YOUR ASSIGNMENT
Update the records below so that every instance of "longicaule" becomes "elongatum", leaving all other text unchanged.

EXTRACTED INFORMATION
***
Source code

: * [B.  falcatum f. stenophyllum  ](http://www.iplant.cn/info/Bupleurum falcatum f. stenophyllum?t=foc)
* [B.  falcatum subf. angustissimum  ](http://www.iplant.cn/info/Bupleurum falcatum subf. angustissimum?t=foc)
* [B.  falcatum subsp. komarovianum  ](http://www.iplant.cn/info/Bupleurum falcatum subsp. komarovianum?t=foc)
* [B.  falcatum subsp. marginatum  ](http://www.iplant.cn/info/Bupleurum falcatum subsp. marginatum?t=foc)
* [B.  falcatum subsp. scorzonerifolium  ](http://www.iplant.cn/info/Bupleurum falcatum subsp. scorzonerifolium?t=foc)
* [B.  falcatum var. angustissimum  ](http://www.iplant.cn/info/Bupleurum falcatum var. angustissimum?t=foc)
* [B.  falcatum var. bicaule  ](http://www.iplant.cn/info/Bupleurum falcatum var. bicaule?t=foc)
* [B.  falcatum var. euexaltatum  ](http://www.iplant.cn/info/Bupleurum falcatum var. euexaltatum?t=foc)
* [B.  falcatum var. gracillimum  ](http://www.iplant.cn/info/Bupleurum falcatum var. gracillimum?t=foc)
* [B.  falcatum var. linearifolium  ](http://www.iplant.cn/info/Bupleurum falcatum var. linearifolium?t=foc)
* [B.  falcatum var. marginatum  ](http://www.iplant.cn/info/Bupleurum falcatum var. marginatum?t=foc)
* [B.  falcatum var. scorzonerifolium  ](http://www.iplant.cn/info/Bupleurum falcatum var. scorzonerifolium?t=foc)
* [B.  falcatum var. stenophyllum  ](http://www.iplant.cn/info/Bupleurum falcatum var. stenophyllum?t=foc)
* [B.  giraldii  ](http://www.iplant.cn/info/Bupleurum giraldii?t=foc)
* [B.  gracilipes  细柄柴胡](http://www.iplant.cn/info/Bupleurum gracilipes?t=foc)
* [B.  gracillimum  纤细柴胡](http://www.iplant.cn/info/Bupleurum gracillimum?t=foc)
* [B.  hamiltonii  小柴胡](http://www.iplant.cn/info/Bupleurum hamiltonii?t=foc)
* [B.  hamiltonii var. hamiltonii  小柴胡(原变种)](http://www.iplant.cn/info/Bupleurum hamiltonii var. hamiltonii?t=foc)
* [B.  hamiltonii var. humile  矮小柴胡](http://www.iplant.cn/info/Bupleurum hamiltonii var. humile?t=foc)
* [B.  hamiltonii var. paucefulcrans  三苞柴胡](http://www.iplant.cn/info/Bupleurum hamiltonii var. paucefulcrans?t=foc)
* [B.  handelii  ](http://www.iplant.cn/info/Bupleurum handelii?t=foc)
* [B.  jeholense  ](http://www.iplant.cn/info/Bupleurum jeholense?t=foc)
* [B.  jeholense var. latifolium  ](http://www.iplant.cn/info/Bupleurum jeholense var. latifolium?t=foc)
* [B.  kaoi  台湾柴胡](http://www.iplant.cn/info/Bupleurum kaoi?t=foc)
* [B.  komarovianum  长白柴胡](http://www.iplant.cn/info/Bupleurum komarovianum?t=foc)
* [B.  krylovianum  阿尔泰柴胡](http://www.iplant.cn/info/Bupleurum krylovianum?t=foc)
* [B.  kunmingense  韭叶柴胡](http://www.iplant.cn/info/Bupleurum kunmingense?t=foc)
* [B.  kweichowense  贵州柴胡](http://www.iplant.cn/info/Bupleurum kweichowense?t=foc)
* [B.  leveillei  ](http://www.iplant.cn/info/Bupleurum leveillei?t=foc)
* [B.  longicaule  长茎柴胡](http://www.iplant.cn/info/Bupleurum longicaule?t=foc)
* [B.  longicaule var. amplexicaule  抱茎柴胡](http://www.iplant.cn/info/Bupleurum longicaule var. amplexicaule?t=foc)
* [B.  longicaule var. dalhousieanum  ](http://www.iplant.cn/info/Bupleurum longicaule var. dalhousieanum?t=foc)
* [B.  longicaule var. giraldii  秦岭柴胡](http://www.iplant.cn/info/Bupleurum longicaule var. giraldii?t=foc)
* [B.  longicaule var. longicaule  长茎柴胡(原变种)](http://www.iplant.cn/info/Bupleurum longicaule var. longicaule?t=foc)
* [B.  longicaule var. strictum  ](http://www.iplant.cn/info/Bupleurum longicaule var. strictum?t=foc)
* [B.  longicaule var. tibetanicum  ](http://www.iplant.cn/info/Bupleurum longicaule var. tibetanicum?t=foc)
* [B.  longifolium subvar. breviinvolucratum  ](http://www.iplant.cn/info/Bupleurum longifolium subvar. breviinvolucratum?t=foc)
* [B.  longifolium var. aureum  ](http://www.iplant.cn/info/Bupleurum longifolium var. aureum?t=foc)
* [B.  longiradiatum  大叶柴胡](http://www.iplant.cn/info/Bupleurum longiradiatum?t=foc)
***
ANSWER TO THE EXERCISE
Source code

: * [B.  falcatum f. stenophyllum  ](http://www.iplant.cn/info/Bupleurum falcatum f. stenophyllum?t=foc)
* [B.  falcatum subf. angustissimum  ](http://www.iplant.cn/info/Bupleurum falcatum subf. angustissimum?t=foc)
* [B.  falcatum subsp. komarovianum  ](http://www.iplant.cn/info/Bupleurum falcatum subsp. komarovianum?t=foc)
* [B.  falcatum subsp. marginatum  ](http://www.iplant.cn/info/Bupleurum falcatum subsp. marginatum?t=foc)
* [B.  falcatum subsp. scorzonerifolium  ](http://www.iplant.cn/info/Bupleurum falcatum subsp. scorzonerifolium?t=foc)
* [B.  falcatum var. angustissimum  ](http://www.iplant.cn/info/Bupleurum falcatum var. angustissimum?t=foc)
* [B.  falcatum var. bicaule  ](http://www.iplant.cn/info/Bupleurum falcatum var. bicaule?t=foc)
* [B.  falcatum var. euexaltatum  ](http://www.iplant.cn/info/Bupleurum falcatum var. euexaltatum?t=foc)
* [B.  falcatum var. gracillimum  ](http://www.iplant.cn/info/Bupleurum falcatum var. gracillimum?t=foc)
* [B.  falcatum var. linearifolium  ](http://www.iplant.cn/info/Bupleurum falcatum var. linearifolium?t=foc)
* [B.  falcatum var. marginatum  ](http://www.iplant.cn/info/Bupleurum falcatum var. marginatum?t=foc)
* [B.  falcatum var. scorzonerifolium  ](http://www.iplant.cn/info/Bupleurum falcatum var. scorzonerifolium?t=foc)
* [B.  falcatum var. stenophyllum  ](http://www.iplant.cn/info/Bupleurum falcatum var. stenophyllum?t=foc)
* [B.  giraldii  ](http://www.iplant.cn/info/Bupleurum giraldii?t=foc)
* [B.  gracilipes  细柄柴胡](http://www.iplant.cn/info/Bupleurum gracilipes?t=foc)
* [B.  gracillimum  纤细柴胡](http://www.iplant.cn/info/Bupleurum gracillimum?t=foc)
* [B.  hamiltonii  小柴胡](http://www.iplant.cn/info/Bupleurum hamiltonii?t=foc)
* [B.  hamiltonii var. hamiltonii  小柴胡(原变种)](http://www.iplant.cn/info/Bupleurum hamiltonii var. hamiltonii?t=foc)
* [B.  hamiltonii var. humile  矮小柴胡](http://www.iplant.cn/info/Bupleurum hamiltonii var. humile?t=foc)
* [B.  hamiltonii var. paucefulcrans  三苞柴胡](http://www.iplant.cn/info/Bupleurum hamiltonii var. paucefulcrans?t=foc)
* [B.  handelii  ](http://www.iplant.cn/info/Bupleurum handelii?t=foc)
* [B.  jeholense  ](http://www.iplant.cn/info/Bupleurum jeholense?t=foc)
* [B.  jeholense var. latifolium  ](http://www.iplant.cn/info/Bupleurum jeholense var. latifolium?t=foc)
* [B.  kaoi  台湾柴胡](http://www.iplant.cn/info/Bupleurum kaoi?t=foc)
* [B.  komarovianum  长白柴胡](http://www.iplant.cn/info/Bupleurum komarovianum?t=foc)
* [B.  krylovianum  阿尔泰柴胡](http://www.iplant.cn/info/Bupleurum krylovianum?t=foc)
* [B.  kunmingense  韭叶柴胡](http://www.iplant.cn/info/Bupleurum kunmingense?t=foc)
* [B.  kweichowense  贵州柴胡](http://www.iplant.cn/info/Bupleurum kweichowense?t=foc)
* [B.  leveillei  ](http://www.iplant.cn/info/Bupleurum leveillei?t=foc)
* [B.  elongatum  长茎柴胡](http://www.iplant.cn/info/Bupleurum elongatum?t=foc)
* [B.  elongatum var. amplexicaule  抱茎柴胡](http://www.iplant.cn/info/Bupleurum elongatum var. amplexicaule?t=foc)
* [B.  elongatum var. dalhousieanum  ](http://www.iplant.cn/info/Bupleurum elongatum var. dalhousieanum?t=foc)
* [B.  elongatum var. giraldii  秦岭柴胡](http://www.iplant.cn/info/Bupleurum elongatum var. giraldii?t=foc)
* [B.  elongatum var. elongatum  长茎柴胡(原变种)](http://www.iplant.cn/info/Bupleurum elongatum var. elongatum?t=foc)
* [B.  elongatum var. strictum  ](http://www.iplant.cn/info/Bupleurum elongatum var. strictum?t=foc)
* [B.  elongatum var. tibetanicum  ](http://www.iplant.cn/info/Bupleurum elongatum var. tibetanicum?t=foc)
* [B.  longifolium subvar. breviinvolucratum  ](http://www.iplant.cn/info/Bupleurum longifolium subvar. breviinvolucratum?t=foc)
* [B.  longifolium var. aureum  ](http://www.iplant.cn/info/Bupleurum longifolium var. aureum?t=foc)
* [B.  longiradiatum  大叶柴胡](http://www.iplant.cn/info/Bupleurum longiradiatum?t=foc)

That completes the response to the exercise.